TASK DIRECTIONS:
All of the entries need to be written out again, exactly as they are.

AVAILABLE DATA:

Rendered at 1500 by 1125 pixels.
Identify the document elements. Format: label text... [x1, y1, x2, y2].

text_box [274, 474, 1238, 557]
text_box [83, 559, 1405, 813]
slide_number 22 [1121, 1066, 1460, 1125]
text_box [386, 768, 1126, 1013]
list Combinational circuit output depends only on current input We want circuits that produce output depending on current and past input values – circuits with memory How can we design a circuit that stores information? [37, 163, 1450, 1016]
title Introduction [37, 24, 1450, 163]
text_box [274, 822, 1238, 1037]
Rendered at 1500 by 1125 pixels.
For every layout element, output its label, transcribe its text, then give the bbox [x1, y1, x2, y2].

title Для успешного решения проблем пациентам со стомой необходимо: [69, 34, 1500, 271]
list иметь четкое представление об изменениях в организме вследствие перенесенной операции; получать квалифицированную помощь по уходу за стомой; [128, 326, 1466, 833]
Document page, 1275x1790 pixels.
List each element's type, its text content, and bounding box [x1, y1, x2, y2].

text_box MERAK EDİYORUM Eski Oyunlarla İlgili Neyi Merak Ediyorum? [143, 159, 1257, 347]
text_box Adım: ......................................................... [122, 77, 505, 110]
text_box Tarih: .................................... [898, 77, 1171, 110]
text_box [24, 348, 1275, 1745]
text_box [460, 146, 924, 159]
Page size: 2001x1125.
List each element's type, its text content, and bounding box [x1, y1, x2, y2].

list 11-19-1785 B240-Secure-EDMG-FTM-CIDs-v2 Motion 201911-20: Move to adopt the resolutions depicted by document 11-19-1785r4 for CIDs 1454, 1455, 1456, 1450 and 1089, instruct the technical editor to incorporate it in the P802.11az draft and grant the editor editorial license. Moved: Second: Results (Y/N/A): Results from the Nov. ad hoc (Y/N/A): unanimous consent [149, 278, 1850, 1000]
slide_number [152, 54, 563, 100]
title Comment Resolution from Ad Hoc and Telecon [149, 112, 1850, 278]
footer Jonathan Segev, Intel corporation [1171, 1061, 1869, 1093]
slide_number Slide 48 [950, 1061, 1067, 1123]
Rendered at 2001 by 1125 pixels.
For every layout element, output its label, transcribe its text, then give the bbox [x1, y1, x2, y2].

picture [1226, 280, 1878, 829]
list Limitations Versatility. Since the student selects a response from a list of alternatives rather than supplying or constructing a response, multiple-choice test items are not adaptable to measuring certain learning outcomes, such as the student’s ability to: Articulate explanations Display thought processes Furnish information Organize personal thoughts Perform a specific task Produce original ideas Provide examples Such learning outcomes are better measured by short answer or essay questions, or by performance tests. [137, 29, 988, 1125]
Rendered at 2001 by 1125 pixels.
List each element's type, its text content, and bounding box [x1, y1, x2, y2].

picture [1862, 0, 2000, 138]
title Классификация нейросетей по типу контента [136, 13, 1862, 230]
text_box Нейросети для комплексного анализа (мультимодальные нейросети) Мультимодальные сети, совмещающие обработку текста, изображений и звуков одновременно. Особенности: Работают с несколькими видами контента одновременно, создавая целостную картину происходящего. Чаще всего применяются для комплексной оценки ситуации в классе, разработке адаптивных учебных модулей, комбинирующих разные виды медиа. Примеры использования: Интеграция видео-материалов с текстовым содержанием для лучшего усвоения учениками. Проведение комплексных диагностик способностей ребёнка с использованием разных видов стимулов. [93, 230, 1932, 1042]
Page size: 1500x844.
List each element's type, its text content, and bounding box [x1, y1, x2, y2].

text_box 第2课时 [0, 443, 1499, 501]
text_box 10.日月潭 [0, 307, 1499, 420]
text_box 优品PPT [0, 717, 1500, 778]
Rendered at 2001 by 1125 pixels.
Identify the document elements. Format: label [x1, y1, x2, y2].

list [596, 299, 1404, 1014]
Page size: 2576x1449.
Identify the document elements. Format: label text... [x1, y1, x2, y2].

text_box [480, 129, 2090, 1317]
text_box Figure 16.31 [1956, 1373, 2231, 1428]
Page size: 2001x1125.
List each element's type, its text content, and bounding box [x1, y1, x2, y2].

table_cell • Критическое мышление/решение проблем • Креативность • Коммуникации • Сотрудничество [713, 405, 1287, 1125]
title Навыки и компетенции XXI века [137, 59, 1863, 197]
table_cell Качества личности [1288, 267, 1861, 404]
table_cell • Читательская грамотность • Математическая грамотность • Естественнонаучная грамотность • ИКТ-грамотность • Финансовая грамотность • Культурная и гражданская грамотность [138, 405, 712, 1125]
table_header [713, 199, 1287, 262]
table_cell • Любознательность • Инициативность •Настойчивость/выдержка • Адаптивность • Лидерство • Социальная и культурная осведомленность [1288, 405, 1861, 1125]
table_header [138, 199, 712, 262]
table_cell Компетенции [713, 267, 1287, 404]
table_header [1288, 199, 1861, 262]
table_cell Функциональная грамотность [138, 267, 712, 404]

FINISHED TASK:
Rendered at 1500 by 1125 pixels.
Identify the document elements. Format: label text... [x1, y1, x2, y2].

text_box [274, 474, 1238, 557]
text_box [83, 559, 1405, 813]
slide_number 22 [1121, 1066, 1460, 1125]
text_box [386, 768, 1126, 1013]
list Combinational circuit output depends only on current input We want circuits that produce output depending on current and past input values – circuits with memory How can we design a circuit that stores information? [37, 163, 1450, 1016]
title Introduction [37, 24, 1450, 163]
text_box [274, 822, 1238, 1037]
Rendered at 1500 by 1125 pixels.
For every layout element, output its label, transcribe its text, then give the bbox [x1, y1, x2, y2].

title Для успешного решения проблем пациентам со стомой необходимо: [69, 34, 1500, 271]
list иметь четкое представление об изменениях в организме вследствие перенесенной операции; получать квалифицированную помощь по уходу за стомой; [128, 326, 1466, 833]
Document page, 1275x1790 pixels.
List each element's type, its text content, and bounding box [x1, y1, x2, y2].

text_box MERAK EDİYORUM Eski Oyunlarla İlgili Neyi Merak Ediyorum? [143, 159, 1257, 347]
text_box Adım: ......................................................... [122, 77, 505, 110]
text_box Tarih: .................................... [898, 77, 1171, 110]
text_box [24, 348, 1275, 1745]
text_box [460, 146, 924, 159]
Page size: 2001x1125.
List each element's type, its text content, and bounding box [x1, y1, x2, y2].

list 11-19-1785 B240-Secure-EDMG-FTM-CIDs-v2 Motion 201911-20: Move to adopt the resolutions depicted by document 11-19-1785r4 for CIDs 1454, 1455, 1456, 1450 and 1089, instruct the technical editor to incorporate it in the P802.11az draft and grant the editor editorial license. Moved: Second: Results (Y/N/A): Results from the Nov. ad hoc (Y/N/A): unanimous consent [149, 278, 1850, 1000]
slide_number [152, 54, 563, 100]
title Comment Resolution from Ad Hoc and Telecon [149, 112, 1850, 278]
footer Jonathan Segev, Intel corporation [1171, 1061, 1869, 1093]
slide_number Slide 48 [950, 1061, 1067, 1123]
Rendered at 2001 by 1125 pixels.
For every layout element, output its label, transcribe its text, then give the bbox [x1, y1, x2, y2].

picture [1226, 280, 1878, 829]
list Limitations Versatility. Since the student selects a response from a list of alternatives rather than supplying or constructing a response, multiple-choice test items are not adaptable to measuring certain learning outcomes, such as the student’s ability to: Articulate explanations Display thought processes Furnish information Organize personal thoughts Perform a specific task Produce original ideas Provide examples Such learning outcomes are better measured by short answer or essay questions, or by performance tests. [137, 29, 988, 1125]
Rendered at 2001 by 1125 pixels.
List each element's type, its text content, and bounding box [x1, y1, x2, y2].

picture [1862, 0, 2000, 138]
title Классификация нейросетей по типу контента [136, 13, 1862, 230]
text_box Нейросети для комплексного анализа (мультимодальные нейросети) Мультимодальные сети, совмещающие обработку текста, изображений и звуков одновременно. Особенности: Работают с несколькими видами контента одновременно, создавая целостную картину происходящего. Чаще всего применяются для комплексной оценки ситуации в классе, разработке адаптивных учебных модулей, комбинирующих разные виды медиа. Примеры использования: Интеграция видео-материалов с текстовым содержанием для лучшего усвоения учениками. Проведение комплексных диагностик способностей ребёнка с использованием разных видов стимулов. [93, 230, 1932, 1042]
Page size: 1500x844.
List each element's type, its text content, and bounding box [x1, y1, x2, y2].

text_box 第2课时 [0, 443, 1499, 501]
text_box 10.日月潭 [0, 307, 1499, 420]
text_box 优品PPT [0, 717, 1500, 778]
Rendered at 2001 by 1125 pixels.
Identify the document elements. Format: label [x1, y1, x2, y2].

list [596, 299, 1404, 1014]
Page size: 2576x1449.
Identify the document elements. Format: label text... [x1, y1, x2, y2].

text_box [480, 129, 2090, 1317]
text_box Figure 16.31 [1956, 1373, 2231, 1428]
Page size: 2001x1125.
List each element's type, its text content, and bounding box [x1, y1, x2, y2].

table_cell • Критическое мышление/решение проблем • Креативность • Коммуникации • Сотрудничество [713, 405, 1287, 1125]
title Навыки и компетенции XXI века [137, 59, 1863, 197]
table_cell Качества личности [1288, 267, 1861, 404]
table_cell • Читательская грамотность • Математическая грамотность • Естественнонаучная грамотность • ИКТ-грамотность • Финансовая грамотность • Культурная и гражданская грамотность [138, 405, 712, 1125]
table_header [713, 199, 1287, 262]
table_cell • Любознательность • Инициативность •Настойчивость/выдержка • Адаптивность • Лидерство • Социальная и культурная осведомленность [1288, 405, 1861, 1125]
table_header [138, 199, 712, 262]
table_cell Компетенции [713, 267, 1287, 404]
table_header [1288, 199, 1861, 262]
table_cell Функциональная грамотность [138, 267, 712, 404]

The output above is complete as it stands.